Probably several, but there’s a big difference in mass between a rotting frog and a rotting human.
It’s March in Rochester, NY. That reservoir is at 35F* right now, and it has been warming up for most of the last month. Fresh, umm, meat will keep for a long time at that kind of temperatures. All sorts of things are starting to come to the surface around now.
All surface water like this is filtered, deionized, UV sterilized, and usually chlorinated to boot, the boiling thing may well be more for them upping the chlorine levels for a while than for killing something pathenogenic. Still, better to be safe, etc.
Now ask where the fish do their thing, that’s always good for a laugh.
*Internet. So handy.
This wasn’t on my list of reasons to have a reverse osmosis water filter, but it is now.
One reason it’s prudent to take extra precautions when a human corpse is involved is because they are full of pathogens that have evolved specifically to infect human beings. Also why fertilizing your garden with cow manure isn’t nearly as dangerous as fertilizing it with human poop.
An excuse for some Tom Lehrer lyrics:
One morning in a fit of pique
Sing rickety tickety tin
One morning in a fit of pique
She drowned her father in the creek
The water tasted bad for a week
And we had to make do with gin, with gin
We had to make do with gin
She weighted her brother down with stones
Sing rickety tickety tin
She weighted her brother down with stones
And sent him off to Davey Jones
All they ever found were some bones
And occasional pieces of skin, of skin
Occasional pieces of skin.
I’m surprised the metropolitan area wasn’t required to do daily testing on the water. If nothing else, at the intake from that reservoir to the treatment tank(s), so as to know the correct balance of chemicals to add.
I’m sure they could neutralize the corpse-water by adding anti-bodies
But bodies immediately start releasing fecal bacteria, so…
Soup!
Good thing I get all my water through diet Mountain Dew.
But don’t they clean the water from the reservoir before sending it out?
And, if a body can get in there how hard is it to put something in that could hurt people?
The municipal water department says “over 1,500 tests from locations throughout the system each month”; but if there are tighter specifics I’m having trouble finding them. I assume that sampling at the treatment plant and major exit points is most aggressive, with assorted spot testing elsewhere, but that’s pure conjecture; with the exception of one item that seems like it might be relevant:
The Agreement requires the City to conduct routine Cryptosporidium monitoring (twice monthly) from both Highland and Cobbs Hill reservoirs. During 2022, as part of our routine sampling plan, forty eight (48) samples for Cryptosporidium or Giardia oocysts were collected, twenty four at both Highland Reservoir and Cobbs Hill. No Cryptosporidium or Giardia oocysts were recovered for any samples collected at Cobbs Hill or Highland Reservoir.
On the minus side; they apparently don’t need to test the reservoir that often.

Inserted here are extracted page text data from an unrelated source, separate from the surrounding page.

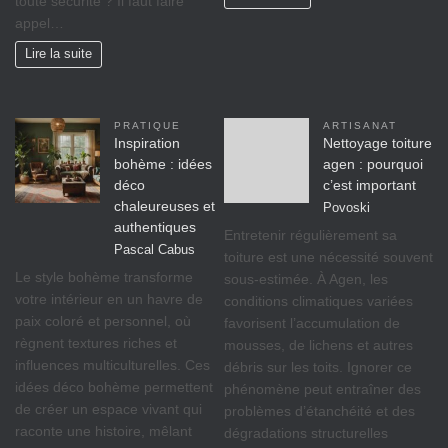
toute sécurité ? Il faut faire
appel…
Lire la suite
PRATIQUE
ARTISANAT
Inspiration
Nettoyage toiture
bohème : idées
agen : pourquoi
déco
c’est important
chaleureuses et
Povoski
authentiques
Entretenir régulièrement sa
Pascal Cabus
toiture est une nécessité souvent
Le style bohème transforme
sous-estimée. À Agen, les
votre intérieur en un havre de
conditions climatiques variées
paix coloré et personnel, où
favorisent l’accumulation de
règnent textures riches et
mousses, de lichens et autres
influences multiculturelles. Ces
débris sur les toits. Ignorer ce
idées déco bohème permettent
phénomène peut entraîner des
de créer un espace vivant qui
problèmes d’étanchéité et des
raconte une histoire, mêlant
dégradations structurelles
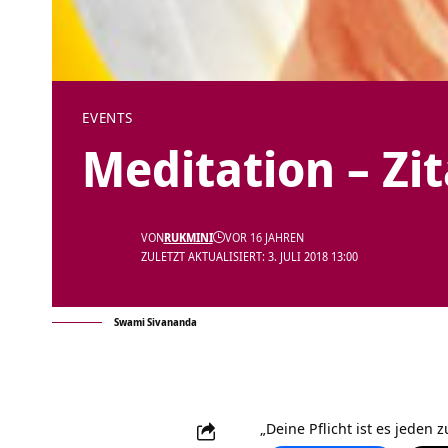
EVENTS
Meditation – Zi
VON
RUKMINI
VOR 16 JAHREN
ZULETZT AKTUALISIERT: 3. JULI 2018 13:00
Swami Sivananda
„Deine Pflicht ist es jeden 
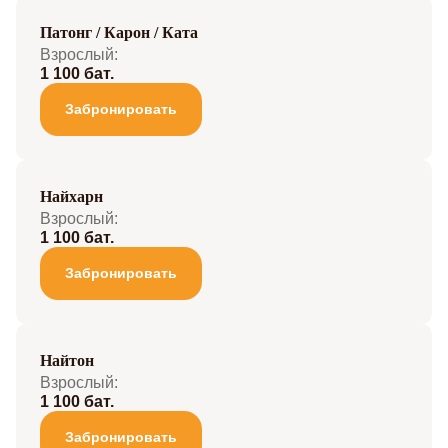
Патонг / Карон / Ката
Взрослый:
1 100 бат.
Забронировать
Найхарн
Взрослый:
1 100 бат.
Забронировать
Найтон
Взрослый:
1 100 бат.
Забронировать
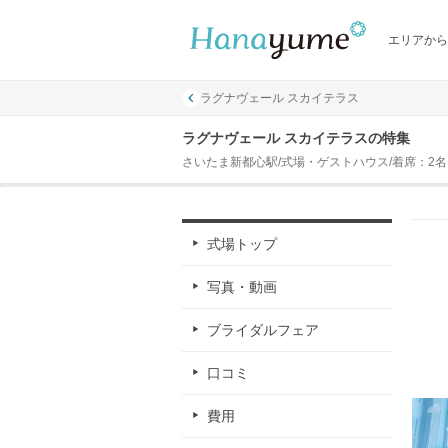
エリアから
ラグナヴェール スカイテラス
ラグナヴェール スカイテラスの特集
さいたま新都心駅/式場・ゲストハウス/着席：2名 ～
式場トップ
写真・動画
ブライダルフェア
口コミ
費用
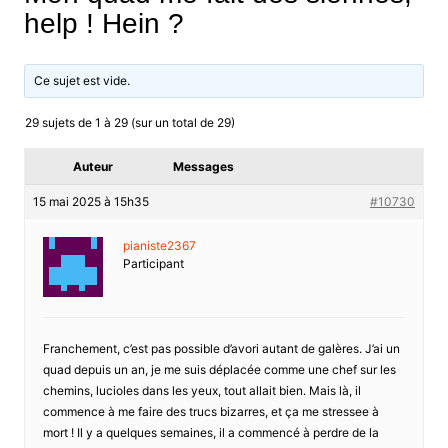
help ! Hein ?
Ce sujet est vide.
29 sujets de 1 à 29 (sur un total de 29)
Auteur
Messages
15 mai 2025 à 15h35
#10730
pianiste2367
Participant
Franchement, c’est pas possible d’avori autant de galères. J’ai un
quad depuis un an, je me suis déplacée comme une chef sur les
chemins, lucioles dans les yeux, tout allait bien. Mais là, il
commence à me faire des trucs bizarres, et ça me stressee à
mort ! Il y a quelques semaines, il a commencé à perdre de la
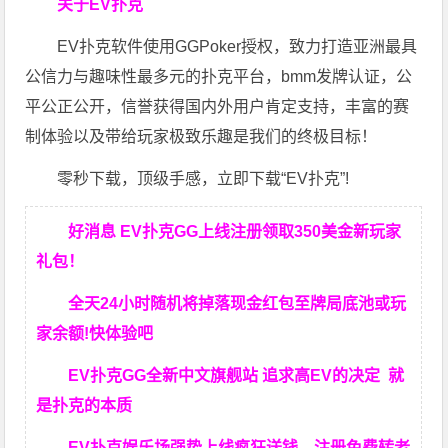
关于EV扑克
EV扑克软件使用GGPoker授权，致力打造亚洲最具
公信力与趣味性最多元的扑克平台，bmm发牌认证，公
平公正公开，信誉获得国内外用户肯定支持，丰富的赛
制体验以及带给玩家极致乐趣是我们的终极目标！
零秒下载，顶级手感，立即下载“EV扑克”!
好消息 EV扑克GG上线注册领取350美金新玩家
礼包！
全天24小时随机将掉落现金红包至牌局底池或玩
家余额!快体验吧
EV扑克GG
全新中文旗舰站
追求高EV
的决定
就
是扑克的本质
EV扑克娱乐场强势上线疯狂送钱，注册免费转老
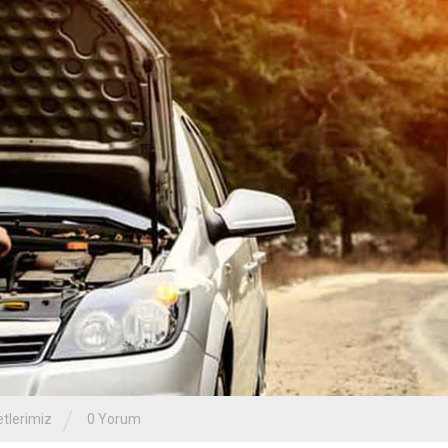
/
tlerimiz
0 Yorum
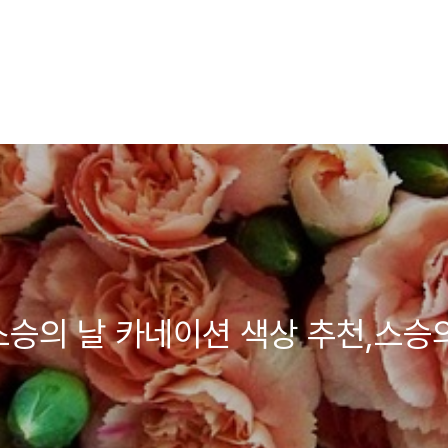
스승의 날 카네이션 색상 추천,스승의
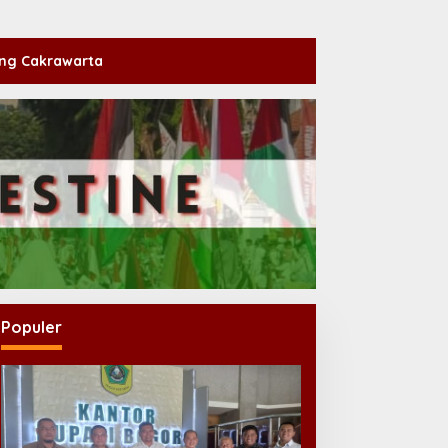
ng Cakrawarta
Populer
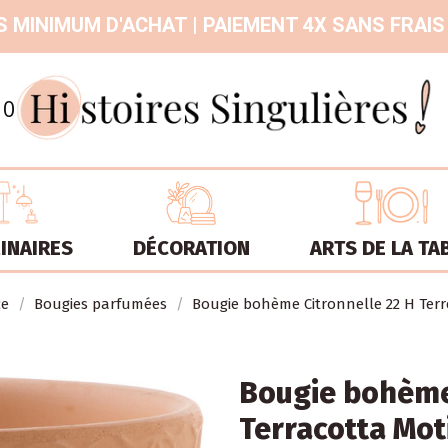
 MINIMUM D'ACHAT | PAIEMENT 4X SANS FRAIS
9.3
/
10
INAIRES
DÉCORATION
ARTS DE LA TA
ce
Bougies parfumées
Bougie bohème Citronnelle 22 H Terre
Bougie bohème 
Terracotta Moti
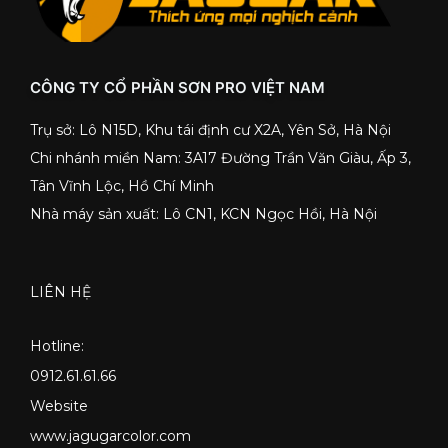
CÔNG TY CỔ PHẦN SƠN PRO VIỆT NAM
Trụ sở: Lô N15D, Khu tái định cư X2A, Yên Sở, Hà Nội
Chi nhánh miền Nam: 3A17 Đường Trần Văn Giàu, Ấp 3,
Tân Vĩnh Lộc, Hồ Chí Minh
Nhà máy sản xuất: Lô CN1, KCN Ngọc Hồi, Hà Nội
LIÊN HỆ
Hotline:
0912.61.61.66
Website
www.jagugarcolor.com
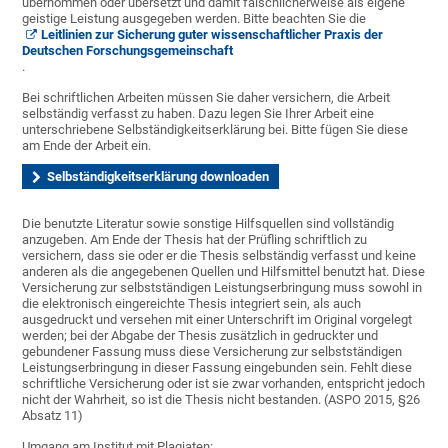
übernommen oder übersetzt und damit fälschlicherweise als eigene
geistige Leistung ausgegeben werden. Bitte beachten Sie die
Leitlinien zur Sicherung guter wissenschaftlicher Praxis der
Deutschen Forschungsgemeinschaft
.
Bei schriftlichen Arbeiten müssen Sie daher versichern, die Arbeit
selbständig verfasst zu haben. Dazu legen Sie Ihrer Arbeit eine
unterschriebene Selbständigkeitserklärung bei. Bitte fügen Sie diese
am Ende der Arbeit ein.
Selbständigkeitserklärung downloaden
Die benutzte Literatur sowie sonstige Hilfsquellen sind vollständig
anzugeben. Am Ende der Thesis hat der Prüfling schriftlich zu
versichern, dass sie oder er die Thesis selbständig verfasst und keine
anderen als die angegebenen Quellen und Hilfsmittel benutzt hat. Diese
Versicherung zur selbstständigen Leistungserbringung muss sowohl in
die elektronisch eingereichte Thesis integriert sein, als auch
ausgedruckt und versehen mit einer Unterschrift im Original vorgelegt
werden; bei der Abgabe der Thesis zusätzlich in gedruckter und
gebundener Fassung muss diese Versicherung zur selbstständigen
Leistungserbringung in dieser Fassung eingebunden sein. Fehlt diese
schriftliche Versicherung oder ist sie zwar vorhanden, entspricht jedoch
nicht der Wahrheit, so ist die Thesis nicht bestanden. (ASPO 2015, §26
Absatz 11)
Umgang am Institut mit Plagiaten:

On the plus side; the dead guy would have overlapped with at least one test, and it doesn’t sound like he was the object of an urgent search spurred on by alarming numbers; which suggests that his presence wasn’t actually that dangerous, though obviously distasteful.
There’s an Anglo-Saxon story about a guy who got drunk and fell in the mead vat at the thanes victory feast-this feast hall was very fancy and had two floors, with a balcony above the vats.
The following discussion was about whether or not to drink the mead. Some thought it would honor the fallen warrior, others thought his clothes would make the mead taste bad. No idea on what the final decision was.
Perhaps they chose to broach the admiral?
I vaguely remember reading a story about a person going missing in an apartment building, and it became a big mystery about what happened to them, only to discover the remains up in the water tower on top of the building, and had been poisoning the water supply for quite some time.
But at this point, I have no idea if that was an actual news story, or something fictional.